Grown steer rates ranged from unchanged, to 1¢ to 2¢ easier as C muscled sales ranged between 138¢ and 156¢, for an estimated 260¢ to 280¢/kg cwt. While cow prices retreated by 7¢ at SA LE, South Eastern sales were generally 3¢ to 8¢ dearer as most 3 to 6 score medium and heavy cows sold between 100¢ and 128¢/kg.


Export buyers return
Most of the usual buyers were back in the market to support the large increase in numbers. A returned to hot and dry conditions combined with the majority of export processors recommencing operations, resulted in a substantial lift in supply of 75% at physical markets covered by MLA’s NLRS. The districts that did receive some rain are still only a couple of weeks either side of drought, however there was a good line-up of restocker buyers in most markets.

There was a wide variation in quality however some supplementary fed steers and heifers tended to put to much condition during the break in the selling program and were discounted accordingly. Values for export grades of steers, bullocks and cows opened up on a dearer trend when compared with the closing rates of last year. The heavy end of local trade lines were also in demand. However lightweight grades met limited support especially the heifer portion with quality being the main issue. Yearling heifers made up 28% of the market and a large proportion of yearlings went to lotfeeders.

Growers of sorghum over the last week had been noticeably absent from the market mainly due to the return of dry weather over the growing areas. Consumers are still buying just small volumes as most have some coverage. Wheat has still been the grain of choice from a consumer’s point of view from both the price and the availability perspective. Growers in northern NSW still seem to be sellers but are starting to increase the price as they sell supplies down.

Feeder steers dearer
There was a the lift in the supply of calves from the districts still in drought, however restockers from more favourable areas paid up to 225.2¢ for well bred grades, with most around 197¢/kg. Most of the vealer steers sold to backgrounders or feeder operators with the occasional sale to 215.2¢, with most in the 190¢/kg range. Yearling steers experienced a mixed trend in values with the lightweights easing in value, while the medium and heavy grades improved in price. The lightweights to feed averaged 174¢, while those in the medium weight range mostly sold around 180¢/kg. Yearling heifers followed a similar trend, lightweight lines to slaughter were 11¢ cheaper at 165¢, while the medium weights made to 190¢ to average 171¢/kg. A large sample of D muscled categories to feed averaged 163¢ and sold to 168¢/kg.

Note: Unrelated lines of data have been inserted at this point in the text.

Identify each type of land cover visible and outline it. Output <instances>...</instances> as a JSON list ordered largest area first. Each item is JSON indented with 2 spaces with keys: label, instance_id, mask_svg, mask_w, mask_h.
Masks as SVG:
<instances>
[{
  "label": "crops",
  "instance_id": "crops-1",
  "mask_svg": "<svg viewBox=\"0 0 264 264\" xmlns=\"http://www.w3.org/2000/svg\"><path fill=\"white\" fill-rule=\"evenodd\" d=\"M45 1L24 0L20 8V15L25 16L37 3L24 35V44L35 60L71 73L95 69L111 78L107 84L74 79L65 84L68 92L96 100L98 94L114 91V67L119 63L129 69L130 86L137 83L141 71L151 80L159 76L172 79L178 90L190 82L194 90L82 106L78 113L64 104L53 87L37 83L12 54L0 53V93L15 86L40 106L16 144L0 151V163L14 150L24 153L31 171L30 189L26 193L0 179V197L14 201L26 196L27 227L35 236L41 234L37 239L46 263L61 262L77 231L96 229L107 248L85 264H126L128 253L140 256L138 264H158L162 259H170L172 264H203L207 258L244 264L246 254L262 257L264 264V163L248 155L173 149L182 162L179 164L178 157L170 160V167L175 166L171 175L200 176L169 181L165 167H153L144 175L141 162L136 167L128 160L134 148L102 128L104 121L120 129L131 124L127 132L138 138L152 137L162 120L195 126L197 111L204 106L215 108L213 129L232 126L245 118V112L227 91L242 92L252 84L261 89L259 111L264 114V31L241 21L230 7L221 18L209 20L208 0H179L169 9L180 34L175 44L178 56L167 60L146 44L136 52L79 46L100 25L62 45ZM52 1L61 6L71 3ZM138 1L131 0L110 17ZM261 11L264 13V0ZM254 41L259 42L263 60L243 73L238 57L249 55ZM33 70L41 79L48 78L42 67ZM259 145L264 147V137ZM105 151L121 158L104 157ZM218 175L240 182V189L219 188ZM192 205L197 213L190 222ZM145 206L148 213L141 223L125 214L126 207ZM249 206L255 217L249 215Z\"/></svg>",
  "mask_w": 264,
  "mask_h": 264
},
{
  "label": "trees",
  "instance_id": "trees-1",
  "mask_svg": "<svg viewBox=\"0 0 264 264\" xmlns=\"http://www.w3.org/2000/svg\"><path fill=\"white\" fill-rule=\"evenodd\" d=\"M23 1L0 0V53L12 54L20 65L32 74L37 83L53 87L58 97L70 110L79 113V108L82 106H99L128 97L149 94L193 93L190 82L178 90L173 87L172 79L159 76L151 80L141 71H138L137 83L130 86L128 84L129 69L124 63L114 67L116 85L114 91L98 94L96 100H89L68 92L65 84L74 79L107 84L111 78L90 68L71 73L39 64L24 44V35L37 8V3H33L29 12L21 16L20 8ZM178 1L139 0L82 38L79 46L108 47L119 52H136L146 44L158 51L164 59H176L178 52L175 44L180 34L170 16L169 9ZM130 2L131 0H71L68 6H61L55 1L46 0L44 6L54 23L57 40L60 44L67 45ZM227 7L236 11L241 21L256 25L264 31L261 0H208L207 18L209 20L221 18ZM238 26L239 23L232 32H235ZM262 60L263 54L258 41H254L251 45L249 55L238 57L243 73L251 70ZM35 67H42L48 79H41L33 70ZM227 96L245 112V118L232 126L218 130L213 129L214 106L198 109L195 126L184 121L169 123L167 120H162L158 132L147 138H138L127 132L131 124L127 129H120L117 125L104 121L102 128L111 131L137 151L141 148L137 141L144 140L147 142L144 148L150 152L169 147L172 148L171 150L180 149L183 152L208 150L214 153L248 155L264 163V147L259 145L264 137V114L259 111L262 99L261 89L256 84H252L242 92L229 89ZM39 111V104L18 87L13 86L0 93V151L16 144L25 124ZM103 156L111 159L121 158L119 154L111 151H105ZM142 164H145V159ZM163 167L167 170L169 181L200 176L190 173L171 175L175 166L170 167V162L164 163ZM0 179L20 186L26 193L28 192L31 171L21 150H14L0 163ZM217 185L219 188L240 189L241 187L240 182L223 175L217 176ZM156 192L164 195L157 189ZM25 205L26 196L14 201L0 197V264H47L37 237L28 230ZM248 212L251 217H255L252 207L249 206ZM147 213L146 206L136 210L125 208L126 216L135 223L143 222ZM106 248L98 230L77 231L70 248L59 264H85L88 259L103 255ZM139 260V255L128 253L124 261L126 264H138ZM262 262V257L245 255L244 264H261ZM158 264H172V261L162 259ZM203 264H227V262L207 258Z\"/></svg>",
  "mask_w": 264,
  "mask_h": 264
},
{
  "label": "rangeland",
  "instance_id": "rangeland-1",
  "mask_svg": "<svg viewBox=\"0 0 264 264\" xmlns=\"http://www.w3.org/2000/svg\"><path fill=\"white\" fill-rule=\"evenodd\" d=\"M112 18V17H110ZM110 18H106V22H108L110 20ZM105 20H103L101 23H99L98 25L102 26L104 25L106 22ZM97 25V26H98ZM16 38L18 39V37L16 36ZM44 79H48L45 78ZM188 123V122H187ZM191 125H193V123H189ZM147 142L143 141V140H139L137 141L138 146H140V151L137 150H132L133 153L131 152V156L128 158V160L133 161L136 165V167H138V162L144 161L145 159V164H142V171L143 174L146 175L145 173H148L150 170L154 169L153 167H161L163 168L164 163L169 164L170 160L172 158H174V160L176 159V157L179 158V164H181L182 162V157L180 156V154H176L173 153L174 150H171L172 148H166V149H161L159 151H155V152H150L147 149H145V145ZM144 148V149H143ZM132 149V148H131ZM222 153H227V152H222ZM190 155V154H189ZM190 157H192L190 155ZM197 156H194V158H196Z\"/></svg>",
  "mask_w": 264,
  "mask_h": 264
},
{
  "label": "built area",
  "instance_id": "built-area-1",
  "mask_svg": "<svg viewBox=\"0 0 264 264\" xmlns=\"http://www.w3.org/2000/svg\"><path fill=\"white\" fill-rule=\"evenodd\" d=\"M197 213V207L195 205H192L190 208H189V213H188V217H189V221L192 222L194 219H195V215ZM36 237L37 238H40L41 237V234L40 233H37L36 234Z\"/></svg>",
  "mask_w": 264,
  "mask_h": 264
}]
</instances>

In the grown steer portion, lotfeeders paid to 190¢, to lift the average price 8¢ to just under 180¢/kg. Meatworks buyers paid up to 198.2¢ for heavy steers with most around 190¢/kg. The relatively small supply of good heavy bullocks also averaged 190¢ with sales to 196.2¢kg. Medium weight score 3 cows averaged 132¢, while the heavy 4 scores sold to 159.2 to average 145¢/kg, some returning close to $1,300/head.